Para Juan Carlos Caguaripano no existe la amnistía

La historia del capitán de la GNB, Juan Carlos Caguaripano Scott, se distingue por su desafío a la autoridad, al haber encabezado un alzamiento militar contra el gobierno

La historia del capitán de la Guardia Nacional Bolivariana (GNB), Juan Carlos Caguaripano Scott, se desmarca del perfil tradicional del militar obediente, presentándose como una figura que desafió al poder establecido. Conocido por haber liderado un alzamiento militar contra el gobierno de Nicolás Maduro, su caso se ha convertido en un símbolo de la disidencia dentro de las fuerzas armadas venezolanas. Desde el Ejecutivo, la postura ha sido inflexible: no hay cabida para la amnistía en casos de este tipo, lo que subraya la firmeza del gobierno ante cualquier intento de desestabilización interna.

Este episodio se inscribe en un contexto de profunda polarización y tensiones políticas en Venezuela, donde los desafíos a la autoridad gubernamental no son aislados. La implicación de miembros de las fuerzas armadas en actos de insurrección refleja las fisuras internas y el descontento que han caracterizado la última década del país. La gestión de estas crisis internas es fundamental para la estabilidad del gobierno y, por extensión, para el funcionamiento de las instituciones y la economía nacional.

Para el sector energético, vital para Venezuela y de gran peso en Latinoamérica, la estabilidad política y la cohesión de las fuerzas armadas son factores críticos. Eventos como el alzamiento del capitán Caguaripano, aunque no directamente relacionados con la producción de petróleo o gas, impactan indirectamente en la percepción de riesgo del país, en la confianza de posibles inversionistas y en la capacidad de PDVSA para operar con normalidad. La incertidumbre política y los conflictos internos pueden generar interrupciones en la cadena de suministro, afectar la seguridad de las infraestructuras energéticas y desviar recursos gubernamentales que de otro modo podrían destinarse a la recuperación y modernización de la industria petrolera, históricamente el motor económico de Venezuela.

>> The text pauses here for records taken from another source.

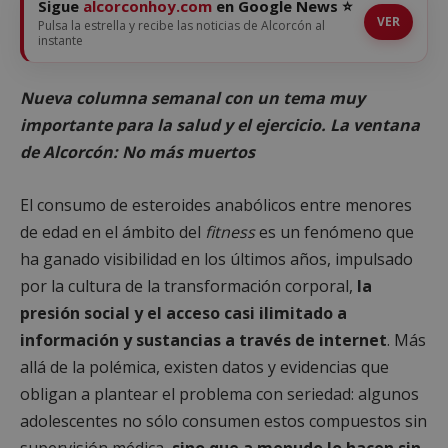
Sigue
alcorconhoy.com
en Google News ⭐
VER
Pulsa la estrella y recibe las noticias de Alcorcón al
instante
Nueva columna semanal con un tema muy
importante para la salud y el ejercicio. La ventana
de Alcorcón: No más muertos
El consumo de esteroides anabólicos entre menores
de edad en el ámbito del
fitness
es un fenómeno que
ha ganado visibilidad en los últimos años, impulsado
por la cultura de la transformación corporal,
la
presión social y el acceso casi ilimitado a
información y sustancias a través de internet
. Más
allá de la polémica, existen datos y evidencias que
obligan a plantear el problema con seriedad: algunos
adolescentes no sólo consumen estos compuestos sin
supervisión médica,
sino que a menudo lo hacen sin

En un país cuya economía depende mayoritariamente de sus recursos energéticos, la gobernabilidad y el control efectivo del territorio y sus instituciones son prerrequisitos para cualquier plan de desarrollo o recuperación. La negación de amnistía y la prolongación de tensiones con figuras como Caguaripano envían un mensaje sobre la gestión de la disidencia que, en última instancia, repercute en la imagen de Venezuela como actor confiable en el mercado energético global. La ausencia de un clima de paz y estabilidad dificulta la atracción de capitales y tecnología esenciales para revitalizar una industria que enfrenta significativos desafíos estructurales y operacionales.